“Old Jinx” was for sale by auction.

“Gentlemen, this here is a mule that is known to everybody in this parish. He’s got the legs on him and he’s got the bones on him, and he’s got a good, sound mind in a good, sound body, both ripened by long years of toil and experience. Some of you remember when Jinx first came to Tickfall Parish, but none of you can remember how old Jinx is now and how old he was when you first saw him. You can estimate the age of a cow by the rings on her horns and the age of a tree by the concentric rings on its trunk, and the age of a horse or mule by the teeth. But Jinx is an exception to all rules. He’s a mystery. He has no pride of ancestry, no hope of posterity, and his future is behind him. How much am I bid for Jinx?”

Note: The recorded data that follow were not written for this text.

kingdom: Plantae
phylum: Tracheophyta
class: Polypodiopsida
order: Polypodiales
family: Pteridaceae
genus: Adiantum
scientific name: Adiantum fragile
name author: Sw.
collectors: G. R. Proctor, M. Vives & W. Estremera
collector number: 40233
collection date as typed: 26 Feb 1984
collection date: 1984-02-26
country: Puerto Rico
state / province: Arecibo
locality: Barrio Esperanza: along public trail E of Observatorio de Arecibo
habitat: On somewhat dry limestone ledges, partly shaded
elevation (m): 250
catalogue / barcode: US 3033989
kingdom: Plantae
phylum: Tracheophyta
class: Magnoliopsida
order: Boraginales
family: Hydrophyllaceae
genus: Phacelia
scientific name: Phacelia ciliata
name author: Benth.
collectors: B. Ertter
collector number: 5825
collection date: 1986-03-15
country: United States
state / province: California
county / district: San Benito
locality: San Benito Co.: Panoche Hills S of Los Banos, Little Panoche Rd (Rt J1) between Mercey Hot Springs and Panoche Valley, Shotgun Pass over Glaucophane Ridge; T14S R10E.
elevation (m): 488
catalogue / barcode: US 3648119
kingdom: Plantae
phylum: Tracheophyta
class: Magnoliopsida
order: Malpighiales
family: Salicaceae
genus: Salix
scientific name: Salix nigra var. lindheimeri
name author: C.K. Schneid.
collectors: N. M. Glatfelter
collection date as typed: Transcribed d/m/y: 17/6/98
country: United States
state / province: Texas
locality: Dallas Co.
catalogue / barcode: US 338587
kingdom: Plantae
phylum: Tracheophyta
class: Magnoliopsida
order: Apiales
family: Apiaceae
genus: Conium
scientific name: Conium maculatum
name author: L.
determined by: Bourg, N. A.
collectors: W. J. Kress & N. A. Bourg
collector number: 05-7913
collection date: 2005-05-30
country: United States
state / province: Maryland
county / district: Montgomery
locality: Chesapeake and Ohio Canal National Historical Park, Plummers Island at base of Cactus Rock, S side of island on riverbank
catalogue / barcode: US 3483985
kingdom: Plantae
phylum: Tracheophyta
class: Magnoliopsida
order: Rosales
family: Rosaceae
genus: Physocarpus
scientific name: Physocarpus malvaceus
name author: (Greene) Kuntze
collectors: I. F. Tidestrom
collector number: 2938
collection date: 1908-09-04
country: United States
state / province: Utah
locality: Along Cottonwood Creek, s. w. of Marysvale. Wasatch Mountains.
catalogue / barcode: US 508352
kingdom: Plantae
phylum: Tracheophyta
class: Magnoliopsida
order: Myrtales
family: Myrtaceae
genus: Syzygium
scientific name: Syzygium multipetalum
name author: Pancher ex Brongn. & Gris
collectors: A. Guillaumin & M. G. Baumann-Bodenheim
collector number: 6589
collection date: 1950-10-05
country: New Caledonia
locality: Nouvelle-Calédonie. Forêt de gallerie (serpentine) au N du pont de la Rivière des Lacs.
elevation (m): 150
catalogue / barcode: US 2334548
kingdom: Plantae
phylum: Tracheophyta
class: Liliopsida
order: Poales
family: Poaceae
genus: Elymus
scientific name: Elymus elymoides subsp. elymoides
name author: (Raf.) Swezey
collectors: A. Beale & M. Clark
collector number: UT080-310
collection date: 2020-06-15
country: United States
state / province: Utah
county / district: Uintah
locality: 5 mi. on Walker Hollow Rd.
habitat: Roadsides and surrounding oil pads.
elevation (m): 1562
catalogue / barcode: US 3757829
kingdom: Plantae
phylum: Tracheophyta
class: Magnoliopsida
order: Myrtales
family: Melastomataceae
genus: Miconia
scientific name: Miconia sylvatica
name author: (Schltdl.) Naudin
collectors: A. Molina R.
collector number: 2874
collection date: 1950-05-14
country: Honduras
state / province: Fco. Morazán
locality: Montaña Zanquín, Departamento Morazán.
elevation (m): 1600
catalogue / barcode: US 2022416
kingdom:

There were guffaws of laughter and sly jokes passed among the men, but there were no bidders.

“Don’t be afraid of Jinx, gentlemen!” the auctioneer pleaded. “He’s done a lot of work in his time and he’s got a lot more work in his system if anybody can get it out. He’s perfectly harmless, a woman or a child can drive him or ride him or work him in the field. He’s as deaf as a post, so you can cuss him in any known language without causing offense to the cussee. He’s nearly a hundred years old, I reckon, but his age ain’t nothing against him. I knew a man who was one hundred years old and he married a woman who was ninety years old and they had a little baby that was born with a pair of spectacles on his nose and a full set of teeth. How much am I bid for Jinx?”

“Five dollars!” some wag shouted.

“Five! Five! Five! I’m bid five!” the auctioneer began with a monotonous, bark-like chant. “Five dollars, I’m bid, only five! Somebody make it six, make it six, make it six! Six dollars—somebody bid six, as a token of love and esteem for old Jinx—the only mule which has survived the Civil War, the Spanish-American War, the recent Mexican War, and the mule behind that dragged the guns in the great world war.

“Veteran and survivor of four great wars, and yet this mule never smelt powder or heard a cap pop! This mule with all his rich and varied experiences, is like a feller who spends a dollar riding on a merry-go-round. He spends all his money, gets off at the same place he got on, and where’s he been at? Nothing but a round trip for Jinx! To my positive knowledge, I’ve auctioned him off in front of this court-house twenty-two times in the past twenty-two years! Am I bid six?”

“Six!”

Then began the monotonous pleading and chanting of the auctioneer, his singsong appeal for seven dollars, interspersed with feeble jokes about Jinx.

As he stood leaning against a tree in listless inattention, Mustard Prophet saw Miss Virginia Gaitskill pass in an automobile with Captain Kerley Kerlerac. Ten minutes later he saw Mrs. Gaitskill enter the Tickfall bank, of which Colonel Gaitskill was president. Casting his eyes about him, he beheld Orren Randolph Gaitskill playing with Little Bit on a plot of grass beside the court-house. Then Mustard woke up!